To ask Her Majesty's Government what are the major differences in the United Kingdom and European Union baselines in chicken and pig welfare standards; what are the reasons for those differences; whether they represent a competitive disadvantage to the United Kingdom; and whether they will take steps to ensure that pork on sale in the United Kingdom is labelled according to its welfare provenance.

Photo of Lord Taylor of Holbeach Lord Taylor of Holbeach The Parliamentary Under-Secretary of State for Environment, Food and Rural Affairs

Council Directive 2007/43 came into force in 2010 and has provided a harmonised approach to most aspects of meat chicken production across the EU. There is scope within the Directive for Member States to set a maximum stocking density of up to 42kg/r2. The legal maximum stocking density has been set in Great Britain at 39 kg/m2, a decision made on animal welfare grounds. The majority of the UK industry continues to rear meat chickens to Red Tractor standards which set a maximum stocking density of 38 kg/m2. The impact of the Directive on the competitiveness of the broiler industry in Great Britain will be assessed as part of the post implementation review.

On pigs, the UK unilaterally banned sow stalls in 1999 on welfare grounds, following all-party support. Similar EU rules will mean that the rest of Europe will ban sow stalls by 2013, which will help to provide a more level playing field for UK producers.

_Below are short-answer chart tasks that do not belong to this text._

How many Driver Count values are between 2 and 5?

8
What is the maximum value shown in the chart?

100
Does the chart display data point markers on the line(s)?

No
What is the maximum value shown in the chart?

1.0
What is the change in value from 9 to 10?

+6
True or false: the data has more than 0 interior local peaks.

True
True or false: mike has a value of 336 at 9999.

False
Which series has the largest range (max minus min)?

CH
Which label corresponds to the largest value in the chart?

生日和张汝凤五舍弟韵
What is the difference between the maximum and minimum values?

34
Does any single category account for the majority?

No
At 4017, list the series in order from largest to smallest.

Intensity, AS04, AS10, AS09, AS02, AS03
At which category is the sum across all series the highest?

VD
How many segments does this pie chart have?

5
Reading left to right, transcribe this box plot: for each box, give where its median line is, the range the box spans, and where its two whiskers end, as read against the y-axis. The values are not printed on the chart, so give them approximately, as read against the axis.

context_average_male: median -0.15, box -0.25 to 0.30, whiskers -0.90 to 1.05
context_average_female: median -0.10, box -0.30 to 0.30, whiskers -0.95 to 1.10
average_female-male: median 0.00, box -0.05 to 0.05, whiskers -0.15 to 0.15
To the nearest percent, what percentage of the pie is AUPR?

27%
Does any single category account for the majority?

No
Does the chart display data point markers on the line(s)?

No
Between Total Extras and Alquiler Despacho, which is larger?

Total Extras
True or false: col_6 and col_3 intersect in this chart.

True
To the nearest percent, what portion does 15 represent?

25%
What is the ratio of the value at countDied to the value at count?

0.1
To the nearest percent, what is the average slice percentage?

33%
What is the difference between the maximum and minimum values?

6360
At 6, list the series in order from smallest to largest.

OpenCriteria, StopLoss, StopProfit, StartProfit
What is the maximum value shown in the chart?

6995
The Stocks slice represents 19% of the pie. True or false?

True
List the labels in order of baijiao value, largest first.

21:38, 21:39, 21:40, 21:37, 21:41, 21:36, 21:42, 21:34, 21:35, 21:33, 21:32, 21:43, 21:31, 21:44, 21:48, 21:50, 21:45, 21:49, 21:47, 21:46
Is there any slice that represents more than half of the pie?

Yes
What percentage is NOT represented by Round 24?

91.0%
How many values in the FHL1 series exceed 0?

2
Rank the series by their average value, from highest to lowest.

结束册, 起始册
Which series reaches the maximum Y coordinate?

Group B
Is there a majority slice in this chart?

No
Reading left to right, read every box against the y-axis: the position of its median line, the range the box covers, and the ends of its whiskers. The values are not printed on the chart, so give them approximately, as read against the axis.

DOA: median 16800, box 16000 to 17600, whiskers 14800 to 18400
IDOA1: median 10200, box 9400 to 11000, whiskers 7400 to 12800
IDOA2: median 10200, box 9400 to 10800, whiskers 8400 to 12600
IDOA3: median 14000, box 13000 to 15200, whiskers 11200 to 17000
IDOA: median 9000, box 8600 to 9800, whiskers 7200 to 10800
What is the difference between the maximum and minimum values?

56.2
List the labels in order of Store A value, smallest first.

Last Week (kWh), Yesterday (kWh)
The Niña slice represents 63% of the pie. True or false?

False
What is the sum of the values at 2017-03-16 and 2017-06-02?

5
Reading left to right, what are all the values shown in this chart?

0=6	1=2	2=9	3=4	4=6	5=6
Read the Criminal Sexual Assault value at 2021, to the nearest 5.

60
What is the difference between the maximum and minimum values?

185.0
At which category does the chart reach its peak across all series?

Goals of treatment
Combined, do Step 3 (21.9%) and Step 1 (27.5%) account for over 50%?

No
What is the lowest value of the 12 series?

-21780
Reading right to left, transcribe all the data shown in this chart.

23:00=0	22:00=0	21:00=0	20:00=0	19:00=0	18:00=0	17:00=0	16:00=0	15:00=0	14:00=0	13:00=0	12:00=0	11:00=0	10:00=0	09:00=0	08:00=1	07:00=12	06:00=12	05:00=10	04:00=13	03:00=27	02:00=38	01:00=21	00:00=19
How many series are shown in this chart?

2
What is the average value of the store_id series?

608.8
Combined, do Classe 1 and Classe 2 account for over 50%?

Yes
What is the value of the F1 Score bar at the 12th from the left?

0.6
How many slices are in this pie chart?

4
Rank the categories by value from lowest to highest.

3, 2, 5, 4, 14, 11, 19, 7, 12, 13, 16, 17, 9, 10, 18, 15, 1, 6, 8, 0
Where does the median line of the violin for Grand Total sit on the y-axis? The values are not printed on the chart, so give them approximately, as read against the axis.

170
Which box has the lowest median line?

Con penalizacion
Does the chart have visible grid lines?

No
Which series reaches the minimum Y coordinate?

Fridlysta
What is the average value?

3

If any Member State were to seek an extension to the 2013 sow stall ban, the UK would strongly oppose it. We recognise any extension would disadvantage UK producers who have invested heavily in converting to alternative systems. We continue to urge the Commission to learn lessons from the 2012 laying hen conventional cage ban, so that our pig industry is protected in 2013.

There are many routes to educate consumers, one of which could be the use of a label to allow consumers to make informed purchases. However, due to the difficulty in defining animal welfare, the array of labels already on products may not be the most effective route to inform consumers.